The Entra object ID used for Purview protectionScopes / processContent is resolved in trust order (strongest first) so a client cannot override the authenticated LiteLLM user by setting metadata[user_id_field]:

  1. user_api_key_dict.user_id — user tied to the LiteLLM API key
  2. user_api_key_dict.end_user_id — end-user on the key
  3. metadata["user_api_key_user_id"] — value the proxy injects from the key (when present)
  4. metadata[user_id_field] — caller-supplied (e.g. default metadata["user_id"]); used only when none of the above are set

If none of these resolve to a value, the DLP check is skipped and a warning is logged.

The logging-only hook uses the same order via proxy metadata (litellm_params.metadata).

Enabling per request​

When default_on: false, you can opt individual requests in or out:

curl -X POST http://localhost:4000/v1/chat/completions \
-H "Content-Type: application/json" \
-H "Authorization: Bearer sk-1234" \
-d '{
"model": "gpt-4o",
"messages": [{"role": "user", "content": "Hello"}],
"guardrails": ["purview-prompt-dlp"],
"metadata": {"user_id": "<entra-user-object-id>"}
}'

How it works​

  1. Token acquisition — The guardrail uses the OAuth2 client credentials grant to get a Microsoft Graph bearer token.
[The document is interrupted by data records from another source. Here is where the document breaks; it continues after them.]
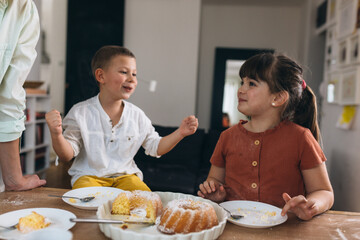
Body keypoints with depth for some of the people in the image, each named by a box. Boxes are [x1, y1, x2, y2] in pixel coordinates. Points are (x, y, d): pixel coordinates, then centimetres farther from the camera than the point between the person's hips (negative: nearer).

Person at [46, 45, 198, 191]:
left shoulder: (137, 115, 3)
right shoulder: (81, 112, -5)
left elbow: (155, 147, 10)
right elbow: (67, 155, -4)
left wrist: (180, 133, -3)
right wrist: (56, 135, -25)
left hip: (125, 175, 3)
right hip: (89, 176, -2)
Tokens are cached until 60 seconds before expiry.

  2. Protection scope computation — Before each DLP check, the guardrail calls protectionScopes/compute for the user to retrieve the ETag representing current policy state. Results are cached per user for 1 hour (per Microsoft's recommendation). If the processContent response indicates policies have changed (protectionScopeState: modified), the cache is invalidated.

  3. Content evaluation — The guardrail calls processContent with the text and an activityMetadata.activity of uploadText (prompts) or downloadText (responses). Chat (/v1/chat/completions): pre-call concatenates string content from every message (all roles); post-call uses assistant message.content from every chat choice when n > 1. Legacy text completions (/v1/completions): pre-call uses the prompt field (string or list of strings; token-id-only prompts are skipped); post-call uses text from every TextChoices entry.

  4. Block decision — If any policyActions entry has @odata.type containing restrictAccessAction and restrictionAction: "block", the guardrail raises an HTTP 400.

  5. Audit logging — In all modes, guardrail results are recorded in metadata.standard_logging_guardrail_information and flow to configured observability backends (Langfuse, Datadog, OTEL, etc.).